One of the central challenges for synthetic chemists is to impose control over free radicals. Highly reactive molecules with an unpaired electron, free radicals may be familiar to you; these are the type of molecules we take antioxidant supplements for, in an effort to tame oxidative stress.
In the world of synthetic chemistry, however, free radicals hold a lot of promise.
"Free radical chemistry is very useful for the synthesis of both bioactive small molecules and everyday polymers," said UC Santa Barbara chemistry professor Yang Yang, an author of a paper on the matter that appears in Nature Catalysis. "However, imposing stereocontrol over free-radical mediated reactions has eluded the asymmetric catalysis community for decades. We're trying to develop biocatalytic strategies to further push the boundaries of free radical chemistry."
To fully unlock the synthetic potential of free radicals, Yang and colleagues focus on stereochemistry -- also known as 3D chemistry, which focuses on the three-dimensional orientation of atoms and molecules. The stereochemistry of organic molecules has a significant impact on their properties. For example, (S)-carvone or "left-handed" carvone is the primary ingredient that accounts for the distinctive odor of mint. In contrast, (R)-carvone or "right-handed" carvone is found in caraway seeds and has a completely different smell. Thus, to precisely control the stereochemistry is a major goal of synthetic chemistry. To achieve it, chemists turned to catalysts, substances that enable chemical reactions without themselves being consumed or transformed in the process, making them reusable.
Achieving this type of stereocontrol is no small feat. "In general, steering free radicals towards desired stereochemistry is very difficult," Yang said. Free radicals, once formed, do not interact tightly with the catalyst. Additionally, these radicals are essentially free in another sense -- they can quickly wander away from potential reactive sites.
But Yang and collaborators have a few tricks up their sleeves: metalloenzymes -- naturally occurring proteins with a reactive metal center, able to generate and rein in those free radicals for selective transformations.
"Specifically in this paper we solve a problem in this field, which is how to control the stereoselective addition of a radical species to an aromatic compound," Yang said. "The radical in this case is derived from racemic starting material."
This is where the three-dimensional chemistry comes in. "Racemic" means that the material is composed of equal proportions of "left-handed" and "right-handed" (also known as "chiral") molecules -- asymmetric molecules that are composed of the same atoms, so are chemically identical, but are mirror images of each other. Like your hands, you can match them up reflection-wise, but you can't superimpose them facing the same way.
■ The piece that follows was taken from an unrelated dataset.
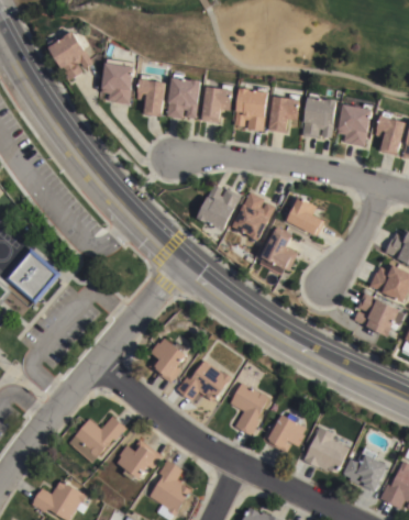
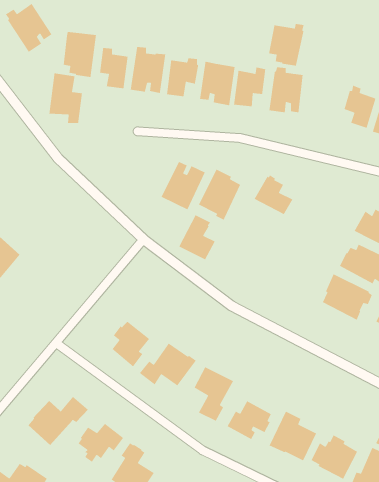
building: none -> [48,73,83,124]
building: [336,104,372,146] -> [268,23,304,66]
building: [262,228,298,273] -> [178,214,216,261]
Which, under normal circumstances, would pose a problem for enzymes.
"Enzymes are widely perceived as very specific catalysts," Yang said. "If the enzymes are so specific, which happens oftentimes in nature, then the enzyme can only recognize and convert one enantiomeric form of a chiral compound," Yang said. "And oftentimes the enzyme doesn't accept its mirror image.
"But in our work," Yang continued, "we've engineered an enzyme that can accept both the left-handed and right-handed form of the starting material, and then convert these starting materials into the same major enantiomeric product with excellent selectivity."
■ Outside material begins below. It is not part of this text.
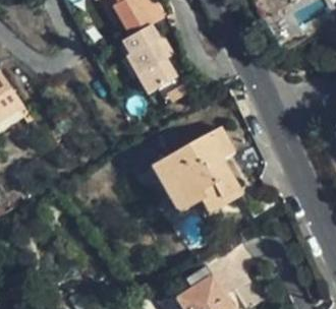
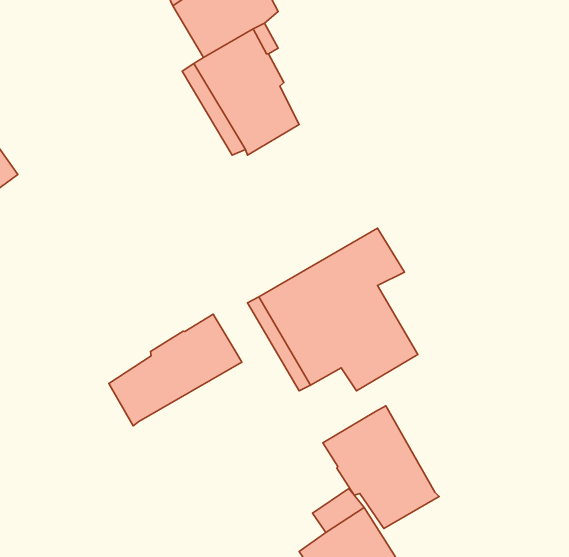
building: none -> [109,314,242,426]
building: none -> [323,406,439,529]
In their paper, the researchers used an iron-dependent enzyme to produce highly reactive radical species. Through directed evolution, they engineered a set of selective iron enzymes to produce either the left-handed or the right-handed product with excellent selectivity. Furthermore, with a third, "kinetic resolution" enzyme, the researchers can selectively convert the left-handed starting material, leaving the right-handed starting material untouched.
"So we have a toolbox of enzymes to allow for various types of stereocontrol for the radical functionalization of aromatic compounds," Yang said. "And yet these enzymes only differ from each other by a few mutations." Yang hopes this growing toolbox of biocatalysts will help others gain better control over their 3D chemistry, a classic problem that continues to face organic chemists.
"Our metalloenzymes provide a potentially general solution to control the selectivities of free radicals," Yang said. "So these biocatalytic solutions we created will hopefully facilitate the synthesis and study of chiral compounds in academia and industry."